I feel like an idiot right now for being so oblivious to this, but at the same time I never would have thought anything of his basement; having anything to do with his tapes - I didn't even know he bloody had one until not that long ago.

I think back to the day Jimmy blurted it out and Harry asked if he could talk about it later because he was uncomfortable...

I knew it probably wasn't something good that Jimmy was taking into his basement, or what he kept down there but I have a gut wrenching feeling it's so much worse than I was thinking.

Harry looks down to my lap and takes hold of the end of his shirt I'm in, toying with the hem of it "Before I tell you... I just, I want you to know that I love you and... I want what's best for you even if that's not me and... And I understand if this is too much for you - I don't expect you to think it's okay... I just - I just wanted you to understand and be honest with you because I love you, and I'm not doing the right thing keeping things from you"

He looks mournful as he looks at the shirt, pressing his lips together "Still remember the first time I saw you in one of my shirts, after that first night... Was strange seeing something of mine on someone so sweet - thought that's the closest I'd ever get to part of me being close to something so good"

I watch the corners of his lips turn up ever so slightly and he looks like he's running memories through his head but he looks so devastated at the same time.

He looks back to my face, and his eyes look terrified just like they did the day he came to my apartment when Sophie tried to kick his ass and he finally opened up to me.

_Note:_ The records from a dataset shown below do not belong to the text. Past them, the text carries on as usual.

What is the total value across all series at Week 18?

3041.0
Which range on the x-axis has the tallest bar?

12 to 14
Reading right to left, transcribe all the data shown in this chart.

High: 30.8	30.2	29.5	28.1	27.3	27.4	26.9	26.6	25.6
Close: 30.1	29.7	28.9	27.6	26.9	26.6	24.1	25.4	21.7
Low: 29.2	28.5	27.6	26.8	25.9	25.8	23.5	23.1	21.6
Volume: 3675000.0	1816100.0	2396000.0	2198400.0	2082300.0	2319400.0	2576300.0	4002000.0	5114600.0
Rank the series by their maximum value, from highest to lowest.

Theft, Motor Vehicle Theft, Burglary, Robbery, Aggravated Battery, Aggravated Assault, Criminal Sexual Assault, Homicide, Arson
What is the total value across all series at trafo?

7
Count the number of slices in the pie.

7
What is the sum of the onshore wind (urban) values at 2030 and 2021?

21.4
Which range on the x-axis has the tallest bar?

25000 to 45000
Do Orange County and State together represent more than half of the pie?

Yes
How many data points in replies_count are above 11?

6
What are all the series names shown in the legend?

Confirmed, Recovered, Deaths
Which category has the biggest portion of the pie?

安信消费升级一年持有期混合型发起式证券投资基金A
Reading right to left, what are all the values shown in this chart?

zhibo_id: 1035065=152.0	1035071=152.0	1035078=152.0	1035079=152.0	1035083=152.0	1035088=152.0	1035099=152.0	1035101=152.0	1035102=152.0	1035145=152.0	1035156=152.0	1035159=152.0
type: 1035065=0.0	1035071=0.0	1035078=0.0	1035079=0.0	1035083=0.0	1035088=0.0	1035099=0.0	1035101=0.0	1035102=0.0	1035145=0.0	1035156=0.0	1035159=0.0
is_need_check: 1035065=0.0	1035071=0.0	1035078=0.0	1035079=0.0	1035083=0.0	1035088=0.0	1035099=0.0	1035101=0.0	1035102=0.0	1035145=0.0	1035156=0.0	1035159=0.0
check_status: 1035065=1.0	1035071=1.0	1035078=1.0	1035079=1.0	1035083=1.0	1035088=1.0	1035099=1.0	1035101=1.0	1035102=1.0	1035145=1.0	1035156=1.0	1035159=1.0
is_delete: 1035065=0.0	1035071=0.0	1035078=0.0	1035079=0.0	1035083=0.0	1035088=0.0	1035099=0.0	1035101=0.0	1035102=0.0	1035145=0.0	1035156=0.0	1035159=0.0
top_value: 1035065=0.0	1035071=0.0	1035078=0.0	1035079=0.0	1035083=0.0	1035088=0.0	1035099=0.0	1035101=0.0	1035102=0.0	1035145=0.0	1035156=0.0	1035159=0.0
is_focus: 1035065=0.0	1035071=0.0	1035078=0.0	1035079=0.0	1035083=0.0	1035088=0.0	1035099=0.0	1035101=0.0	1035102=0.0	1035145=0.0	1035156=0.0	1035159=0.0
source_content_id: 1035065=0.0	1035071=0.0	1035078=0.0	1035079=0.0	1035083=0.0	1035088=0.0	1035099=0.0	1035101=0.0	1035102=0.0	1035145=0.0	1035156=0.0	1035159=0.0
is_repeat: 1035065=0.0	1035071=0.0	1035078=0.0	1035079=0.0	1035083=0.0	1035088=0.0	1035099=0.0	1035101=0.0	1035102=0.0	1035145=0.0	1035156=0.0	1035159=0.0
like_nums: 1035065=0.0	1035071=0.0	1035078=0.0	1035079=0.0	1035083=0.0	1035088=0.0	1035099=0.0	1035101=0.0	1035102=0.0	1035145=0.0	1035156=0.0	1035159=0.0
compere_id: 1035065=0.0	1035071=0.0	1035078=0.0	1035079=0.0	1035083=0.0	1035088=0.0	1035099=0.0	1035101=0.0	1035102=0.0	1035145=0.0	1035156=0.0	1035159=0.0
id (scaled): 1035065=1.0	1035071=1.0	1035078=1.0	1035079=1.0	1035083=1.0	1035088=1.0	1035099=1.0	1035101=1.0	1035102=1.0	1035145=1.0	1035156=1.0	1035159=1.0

He swallows thickly while those green eyes that have been so gentle with me become glassy and he chews on his lip "Don't make excuses for me okay? I don't deserve them"

I don't think I can prepare myself for whatever he's about to tell me, I'm trying to think of the worst but I don't even know if I could imagine the worst.

He's told me some pretty awful shit since I've known him.

I could have never imagined what happened to Harry for example, and yet I just saw it for myself.

I think the me, he first met would be crippled be whatever he's going to tell me - but with everything that's happened these past six months, everything I've been through, I think who I am now could probably handle it.

I mean I think I could handle it in the sense that I wouldn't be reduced to a shattered ball of terrified nerves like I was the day I found out about Andy.